On peut présenter le dernier livre d’Annie Ernaux comme un récit à la fois autobiographique et collectif, un voyage dans le temps et la mémoire dont une série de photos égrenant une vie seraient autant des stations que des prétextes à ouvrir la malle aux souvenirs. Souvent considérée comme l’une des voix de «l’autofiction» (terme qu’elle récuse dans une récente interview), l’auteur de La Place, prix Renaudot 1984, n’emploie plus ici le «je» mais le «elle» ou le «nous». Ce glissement indique l’ambition du projet auquel elle s’est attelée depuis vingt ans et dont les précédents livres apparaissent aujourd’hui comme des étapes. Il s’agit désormais de dire une «existence singulière donc mais fondue aussi dans le mouvement d’une génération. Au moment de commencer, elle achoppe toujours sur les mêmes problèmes : comment représenter à la fois le passage du temps historique, le changement des choses, des idées, des mœurs et l’intime de cette femme, faire coïncider la fresque de quarante-cinq années et la recherche d’un moi hors de l’Histoire, celui des moments suspendus dont elle faisait des poèmes à vingt ans».

Une vie française
On suit ainsi l’existence d’une femme née en 1940 en Normandie et les échos – plus ou moins prégnants – du désordre du monde et des mutations à l’œuvre.
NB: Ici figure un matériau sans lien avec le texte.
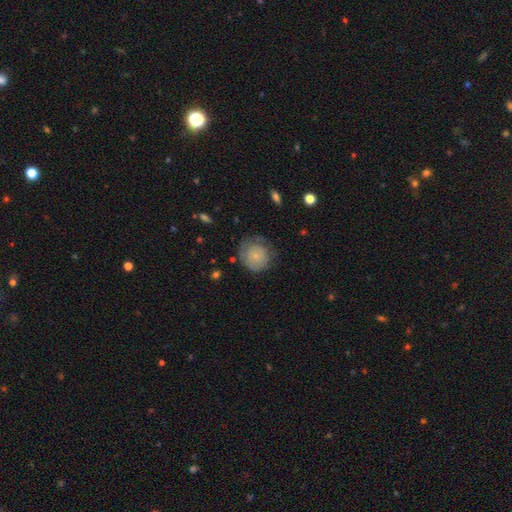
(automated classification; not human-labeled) A smooth galaxy with no disk features (67%) that is round (87%). Merging: none (57%).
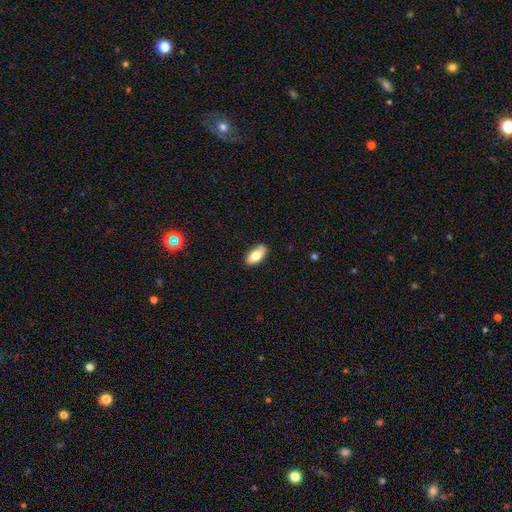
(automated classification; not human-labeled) Smooth or featured? smooth (75%)
How rounded? in between (91%)
Merging? none (80%)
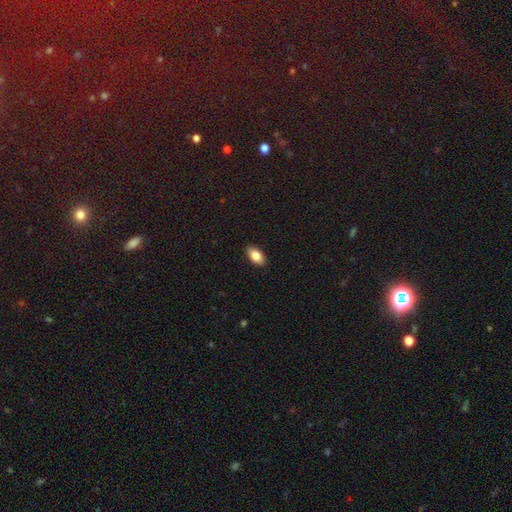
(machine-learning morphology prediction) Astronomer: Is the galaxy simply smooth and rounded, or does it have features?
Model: smooth — 84%.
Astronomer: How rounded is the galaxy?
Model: in between — 92%.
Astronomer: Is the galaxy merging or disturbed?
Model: none — 89%.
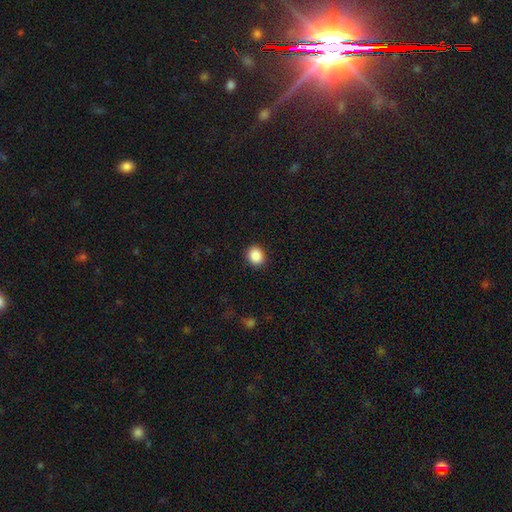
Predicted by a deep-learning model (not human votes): This is clearly a smooth galaxy (88%). How rounded: likely round (68%). Merging: clearly none (89%).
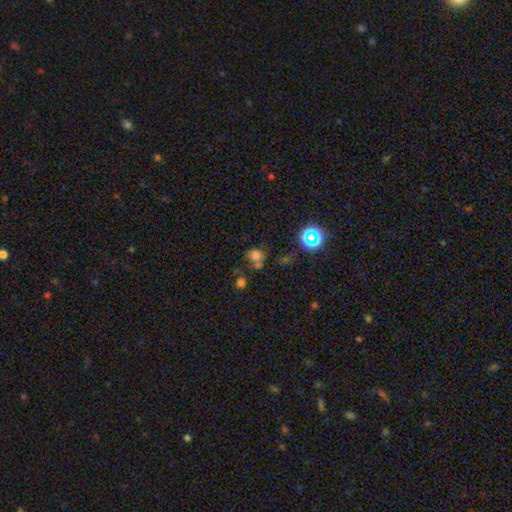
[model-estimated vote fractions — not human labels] smooth-or-featured: smooth: 65% | star or artifact: 23% | featured or disk: 12%
  how-rounded: round: 73% | in between: 25% | cigar-shaped: 1%
  merging: none: 51% | merger: 21% | minor disturbance: 18% | major disturbance: 10%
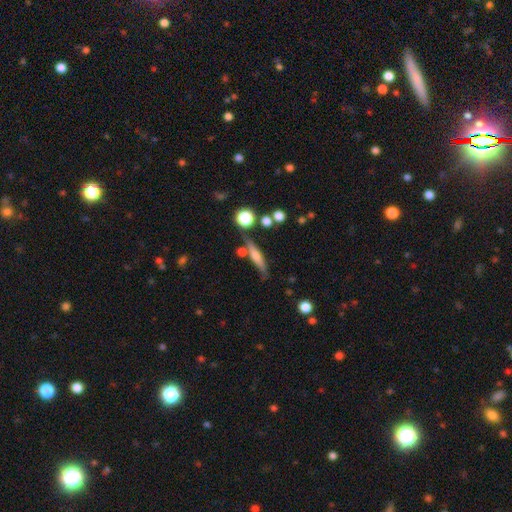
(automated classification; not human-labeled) This appears to be a smooth galaxy with no disk features (51%) that is cigar-shaped (80%). Merging: none (69%).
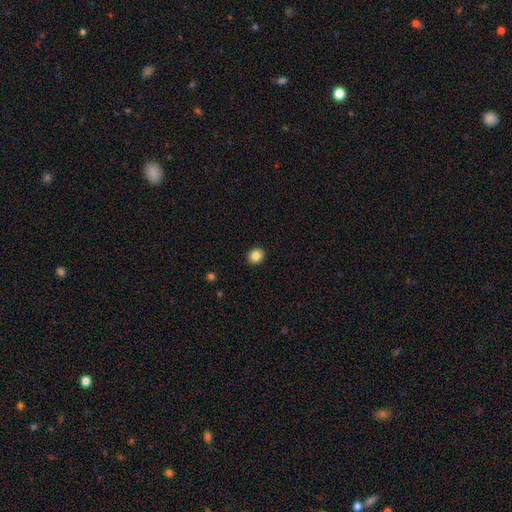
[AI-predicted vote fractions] Smooth or featured? Predicted: smooth (p=0.85). How rounded? Predicted: round (p=0.79). Merging? Predicted: none (p=0.92).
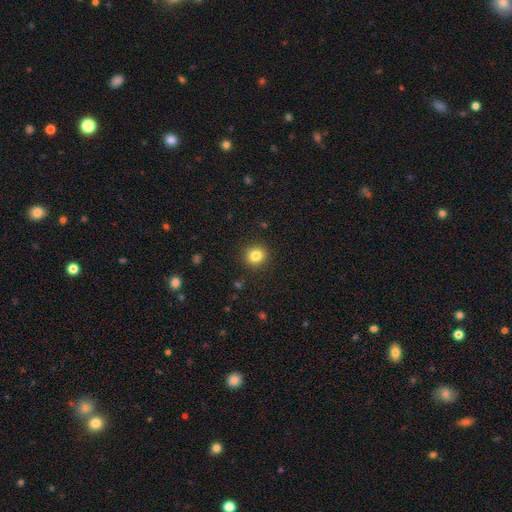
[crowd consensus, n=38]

Dans ses meilleurs moments, Les Années possède une épaisseur sociologique et historique qui n’appartient qu’aux écrivains sensibles aux petits faits vrais, aux intuitions, aux détails qui composent le vaste tableau d’une société. Par exemple, ces lignes sur l’optimisme naïf de l’après-guerre et du début des Trente Glorieuses : «Le progrès était l’horizon des existences. Il signifiait le bien-être, la santé des enfants, les maisons lumineuses et les rues éclairées, le savoir, tout ce qui tournait le dos aux choses noires de la campagne et à la guerre. Il était dans le plastique et le Formica, les antibiotiques et les indemnités de la sécurité sociale, l’eau courante sur l’évier et le tout-à-l’égoût, les colonies de vacances, la continuation des études et l’atome. Il faut être de son temps, disait-on à l’envi, comme une preuve d’intelligence et d’ouverture d’esprit. En classe de quatrième, les sujets de rédaction invitaient à composer sur “les bienfaits de l’électricité” ou à écrire une réponse à “quelqu’un qui dénigre devant vous le monde moderne”. Les parents affirmaient les jeunes en sauront plus que nous.» Des années plus tard, cette croyance dans le progrès s’efface pour entrer dans ce qu’Houellebecq nomme «le temps de tout avènement et de toute destruction possibles». C’est l’ère des machines conquérantes, des technologies et des nouveautés qui envoient celles de la veille à la casse. L’obsolescence programmée des objets laisse même entrevoir celle des modes de vie et des êtres. «Nous étions débordés par le temps des choses. Un équilibre tenu longtemps entre leur attente et leur apparition, entre la privation et l’obtention, était rompu. La nouveauté ne suscitait plus de diatribe ni d’enthousiasme, elle ne hantait plus l’imaginaire. C’était le cadre normal de la vie. Le concept même de nouveau disparaîtrait peut-être, comme déjà presque celui de progrès, nous y étions condamnés. La possibilité de tout s’entrevoyait», écrit Ernaux.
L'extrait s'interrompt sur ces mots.